→ **What to do**
Could you write out, word for word, the stretch of lines from the one containing "scientific name: Ferocactus wislizeni" through the one containing "scientific name: Artemisiospiza nevadensis", with both of those lines included and no others?

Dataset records
-*-*-

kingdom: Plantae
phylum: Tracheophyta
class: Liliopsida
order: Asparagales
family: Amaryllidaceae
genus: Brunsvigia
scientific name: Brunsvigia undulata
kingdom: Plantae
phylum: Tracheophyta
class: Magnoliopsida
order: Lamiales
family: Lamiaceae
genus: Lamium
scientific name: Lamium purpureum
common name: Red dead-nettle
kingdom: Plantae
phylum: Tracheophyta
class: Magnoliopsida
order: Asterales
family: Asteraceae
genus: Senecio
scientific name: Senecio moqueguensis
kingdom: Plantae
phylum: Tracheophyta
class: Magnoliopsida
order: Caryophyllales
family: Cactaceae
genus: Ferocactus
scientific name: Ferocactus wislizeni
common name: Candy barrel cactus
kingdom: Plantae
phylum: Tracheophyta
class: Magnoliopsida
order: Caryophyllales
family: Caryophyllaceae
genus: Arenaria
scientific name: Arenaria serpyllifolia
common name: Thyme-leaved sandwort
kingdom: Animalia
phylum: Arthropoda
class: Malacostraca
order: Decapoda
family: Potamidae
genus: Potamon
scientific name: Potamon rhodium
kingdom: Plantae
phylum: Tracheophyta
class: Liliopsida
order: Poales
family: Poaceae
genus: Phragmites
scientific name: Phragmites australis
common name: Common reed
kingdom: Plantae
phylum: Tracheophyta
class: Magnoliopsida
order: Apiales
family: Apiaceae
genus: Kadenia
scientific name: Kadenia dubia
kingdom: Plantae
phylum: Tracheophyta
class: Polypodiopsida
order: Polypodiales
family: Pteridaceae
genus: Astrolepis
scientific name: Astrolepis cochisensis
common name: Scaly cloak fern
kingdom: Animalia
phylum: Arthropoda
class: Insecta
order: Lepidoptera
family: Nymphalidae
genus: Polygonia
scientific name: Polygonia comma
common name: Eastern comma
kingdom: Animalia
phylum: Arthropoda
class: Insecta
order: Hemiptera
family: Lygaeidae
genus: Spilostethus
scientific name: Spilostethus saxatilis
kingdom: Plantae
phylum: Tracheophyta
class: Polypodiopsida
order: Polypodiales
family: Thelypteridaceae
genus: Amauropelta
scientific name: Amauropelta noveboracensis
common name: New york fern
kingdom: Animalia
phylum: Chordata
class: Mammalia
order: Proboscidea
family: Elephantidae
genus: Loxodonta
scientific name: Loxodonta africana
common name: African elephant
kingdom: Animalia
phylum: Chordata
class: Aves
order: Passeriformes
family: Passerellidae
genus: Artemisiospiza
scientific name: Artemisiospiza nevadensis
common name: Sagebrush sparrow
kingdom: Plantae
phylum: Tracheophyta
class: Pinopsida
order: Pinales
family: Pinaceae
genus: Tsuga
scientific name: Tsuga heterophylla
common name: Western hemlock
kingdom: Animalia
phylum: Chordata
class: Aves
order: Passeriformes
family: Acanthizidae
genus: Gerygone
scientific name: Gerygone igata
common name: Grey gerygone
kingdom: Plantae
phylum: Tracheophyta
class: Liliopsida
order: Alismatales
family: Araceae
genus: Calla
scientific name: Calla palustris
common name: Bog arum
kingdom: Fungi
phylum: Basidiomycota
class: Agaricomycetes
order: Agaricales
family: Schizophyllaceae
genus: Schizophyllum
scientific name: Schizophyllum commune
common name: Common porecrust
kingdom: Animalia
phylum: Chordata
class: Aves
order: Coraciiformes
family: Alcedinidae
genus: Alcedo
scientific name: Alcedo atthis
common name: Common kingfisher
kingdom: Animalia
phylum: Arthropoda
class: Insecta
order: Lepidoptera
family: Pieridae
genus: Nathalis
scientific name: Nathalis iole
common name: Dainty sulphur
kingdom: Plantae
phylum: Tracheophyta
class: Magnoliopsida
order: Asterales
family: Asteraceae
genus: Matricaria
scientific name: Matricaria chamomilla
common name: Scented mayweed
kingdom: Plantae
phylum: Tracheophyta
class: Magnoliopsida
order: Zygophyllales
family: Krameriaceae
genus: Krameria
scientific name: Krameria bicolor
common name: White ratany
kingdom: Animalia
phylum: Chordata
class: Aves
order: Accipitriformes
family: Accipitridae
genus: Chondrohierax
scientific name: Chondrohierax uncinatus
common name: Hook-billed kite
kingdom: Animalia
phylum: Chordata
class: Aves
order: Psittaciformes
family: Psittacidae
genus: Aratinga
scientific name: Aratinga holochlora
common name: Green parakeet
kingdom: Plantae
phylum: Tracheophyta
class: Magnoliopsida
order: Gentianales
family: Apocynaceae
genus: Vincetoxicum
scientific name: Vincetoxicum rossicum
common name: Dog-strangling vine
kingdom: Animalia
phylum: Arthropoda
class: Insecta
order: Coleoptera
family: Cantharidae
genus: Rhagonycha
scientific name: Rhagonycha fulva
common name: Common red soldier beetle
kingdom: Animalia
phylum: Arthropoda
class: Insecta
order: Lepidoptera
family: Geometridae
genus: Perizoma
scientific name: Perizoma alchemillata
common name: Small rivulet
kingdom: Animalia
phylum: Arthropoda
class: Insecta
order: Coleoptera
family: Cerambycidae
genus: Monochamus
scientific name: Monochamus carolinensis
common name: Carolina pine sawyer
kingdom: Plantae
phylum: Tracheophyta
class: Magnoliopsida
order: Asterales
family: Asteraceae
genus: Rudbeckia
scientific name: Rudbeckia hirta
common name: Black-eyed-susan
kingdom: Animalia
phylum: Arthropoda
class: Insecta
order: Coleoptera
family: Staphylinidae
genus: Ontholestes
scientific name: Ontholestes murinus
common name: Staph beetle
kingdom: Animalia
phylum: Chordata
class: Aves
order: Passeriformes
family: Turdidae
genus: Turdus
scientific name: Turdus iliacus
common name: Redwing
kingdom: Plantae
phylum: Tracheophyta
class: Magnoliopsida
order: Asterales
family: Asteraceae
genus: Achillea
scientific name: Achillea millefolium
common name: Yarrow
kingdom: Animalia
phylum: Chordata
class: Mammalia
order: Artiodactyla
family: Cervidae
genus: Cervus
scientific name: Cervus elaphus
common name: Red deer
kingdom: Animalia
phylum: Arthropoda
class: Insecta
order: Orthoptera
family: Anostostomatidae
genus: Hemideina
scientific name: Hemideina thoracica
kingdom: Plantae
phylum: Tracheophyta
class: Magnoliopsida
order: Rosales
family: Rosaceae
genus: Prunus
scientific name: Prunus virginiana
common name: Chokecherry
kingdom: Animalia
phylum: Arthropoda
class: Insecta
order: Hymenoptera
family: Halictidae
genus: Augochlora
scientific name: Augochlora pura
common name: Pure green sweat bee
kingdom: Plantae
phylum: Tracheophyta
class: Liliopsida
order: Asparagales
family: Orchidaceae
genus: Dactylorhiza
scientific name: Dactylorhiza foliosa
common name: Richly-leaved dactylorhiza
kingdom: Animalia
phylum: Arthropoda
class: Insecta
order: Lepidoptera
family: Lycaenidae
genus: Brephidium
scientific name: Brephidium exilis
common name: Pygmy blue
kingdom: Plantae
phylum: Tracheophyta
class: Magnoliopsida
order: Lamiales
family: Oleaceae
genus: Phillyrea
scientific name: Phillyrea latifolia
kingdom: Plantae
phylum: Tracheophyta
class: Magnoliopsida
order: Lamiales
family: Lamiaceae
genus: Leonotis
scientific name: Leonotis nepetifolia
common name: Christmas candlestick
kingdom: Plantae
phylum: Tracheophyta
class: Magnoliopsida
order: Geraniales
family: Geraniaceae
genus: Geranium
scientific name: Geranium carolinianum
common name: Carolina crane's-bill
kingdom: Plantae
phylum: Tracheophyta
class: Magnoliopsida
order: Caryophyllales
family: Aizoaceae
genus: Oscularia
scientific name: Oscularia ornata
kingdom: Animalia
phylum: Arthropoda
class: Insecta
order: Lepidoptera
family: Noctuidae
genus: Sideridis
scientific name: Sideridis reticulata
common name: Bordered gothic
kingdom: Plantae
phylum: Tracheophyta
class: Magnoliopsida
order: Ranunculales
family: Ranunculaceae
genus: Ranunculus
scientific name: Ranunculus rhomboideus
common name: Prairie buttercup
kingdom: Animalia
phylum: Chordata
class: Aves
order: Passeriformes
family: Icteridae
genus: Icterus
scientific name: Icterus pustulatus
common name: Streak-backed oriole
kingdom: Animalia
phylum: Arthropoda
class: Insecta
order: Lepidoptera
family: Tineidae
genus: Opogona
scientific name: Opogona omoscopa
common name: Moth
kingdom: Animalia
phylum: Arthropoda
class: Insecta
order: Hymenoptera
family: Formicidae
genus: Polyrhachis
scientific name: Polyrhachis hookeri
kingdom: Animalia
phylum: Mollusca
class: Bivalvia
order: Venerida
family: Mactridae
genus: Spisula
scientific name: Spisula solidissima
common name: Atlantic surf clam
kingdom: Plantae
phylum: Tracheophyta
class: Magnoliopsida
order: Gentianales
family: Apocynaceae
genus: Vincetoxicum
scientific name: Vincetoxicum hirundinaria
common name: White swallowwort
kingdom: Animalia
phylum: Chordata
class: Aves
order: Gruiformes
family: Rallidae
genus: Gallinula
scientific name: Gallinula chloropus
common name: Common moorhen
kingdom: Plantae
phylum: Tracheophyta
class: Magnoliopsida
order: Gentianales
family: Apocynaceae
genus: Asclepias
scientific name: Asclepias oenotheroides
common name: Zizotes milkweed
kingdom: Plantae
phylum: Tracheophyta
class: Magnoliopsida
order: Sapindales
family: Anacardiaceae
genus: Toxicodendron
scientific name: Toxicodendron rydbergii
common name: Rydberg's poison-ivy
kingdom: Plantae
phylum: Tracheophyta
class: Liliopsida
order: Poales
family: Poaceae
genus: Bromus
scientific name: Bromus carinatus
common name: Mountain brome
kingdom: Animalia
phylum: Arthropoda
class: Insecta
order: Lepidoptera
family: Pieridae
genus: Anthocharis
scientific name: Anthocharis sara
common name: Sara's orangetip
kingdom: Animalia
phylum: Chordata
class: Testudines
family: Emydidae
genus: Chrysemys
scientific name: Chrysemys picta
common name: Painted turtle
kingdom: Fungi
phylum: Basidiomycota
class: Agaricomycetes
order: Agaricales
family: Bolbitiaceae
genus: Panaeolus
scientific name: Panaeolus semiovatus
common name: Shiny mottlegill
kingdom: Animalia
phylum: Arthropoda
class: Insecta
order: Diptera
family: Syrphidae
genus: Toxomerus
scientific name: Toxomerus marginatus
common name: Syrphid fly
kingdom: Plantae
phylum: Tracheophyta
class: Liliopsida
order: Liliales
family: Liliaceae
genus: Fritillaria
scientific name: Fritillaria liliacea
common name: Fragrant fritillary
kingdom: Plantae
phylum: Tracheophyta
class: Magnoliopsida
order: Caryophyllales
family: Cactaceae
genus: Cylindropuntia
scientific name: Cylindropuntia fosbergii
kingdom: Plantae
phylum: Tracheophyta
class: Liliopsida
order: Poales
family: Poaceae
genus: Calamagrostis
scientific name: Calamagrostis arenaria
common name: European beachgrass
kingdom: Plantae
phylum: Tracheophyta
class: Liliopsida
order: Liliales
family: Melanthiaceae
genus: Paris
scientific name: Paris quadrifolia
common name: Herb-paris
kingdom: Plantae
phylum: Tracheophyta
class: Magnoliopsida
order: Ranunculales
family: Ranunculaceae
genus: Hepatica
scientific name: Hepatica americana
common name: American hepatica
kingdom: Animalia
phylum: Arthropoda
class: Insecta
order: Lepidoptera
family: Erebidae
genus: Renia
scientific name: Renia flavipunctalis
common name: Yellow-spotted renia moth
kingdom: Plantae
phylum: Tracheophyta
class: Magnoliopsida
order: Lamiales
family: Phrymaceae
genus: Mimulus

-*-*-

→ **Full solution**
scientific name: Ferocactus wislizeni
common name: Candy barrel cactus
kingdom: Plantae
phylum: Tracheophyta
class: Magnoliopsida
order: Caryophyllales
family: Caryophyllaceae
genus: Arenaria
scientific name: Arenaria serpyllifolia
common name: Thyme-leaved sandwort
kingdom: Animalia
phylum: Arthropoda
class: Malacostraca
order: Decapoda
family: Potamidae
genus: Potamon
scientific name: Potamon rhodium
kingdom: Plantae
phylum: Tracheophyta
class: Liliopsida
order: Poales
family: Poaceae
genus: Phragmites
scientific name: Phragmites australis
common name: Common reed
kingdom: Plantae
phylum: Tracheophyta
class: Magnoliopsida
order: Apiales
family: Apiaceae
genus: Kadenia
scientific name: Kadenia dubia
kingdom: Plantae
phylum: Tracheophyta
class: Polypodiopsida
order: Polypodiales
family: Pteridaceae
genus: Astrolepis
scientific name: Astrolepis cochisensis
common name: Scaly cloak fern
kingdom: Animalia
phylum: Arthropoda
class: Insecta
order: Lepidoptera
family: Nymphalidae
genus: Polygonia
scientific name: Polygonia comma
common name: Eastern comma
kingdom: Animalia
phylum: Arthropoda
class: Insecta
order: Hemiptera
family: Lygaeidae
genus: Spilostethus
scientific name: Spilostethus saxatilis
kingdom: Plantae
phylum: Tracheophyta
class: Polypodiopsida
order: Polypodiales
family: Thelypteridaceae
genus: Amauropelta
scientific name: Amauropelta noveboracensis
common name: New york fern
kingdom: Animalia
phylum: Chordata
class: Mammalia
order: Proboscidea
family: Elephantidae
genus: Loxodonta
scientific name: Loxodonta africana
common name: African elephant
kingdom: Animalia
phylum: Chordata
class: Aves
order: Passeriformes
family: Passerellidae
genus: Artemisiospiza
scientific name: Artemisiospiza nevadensis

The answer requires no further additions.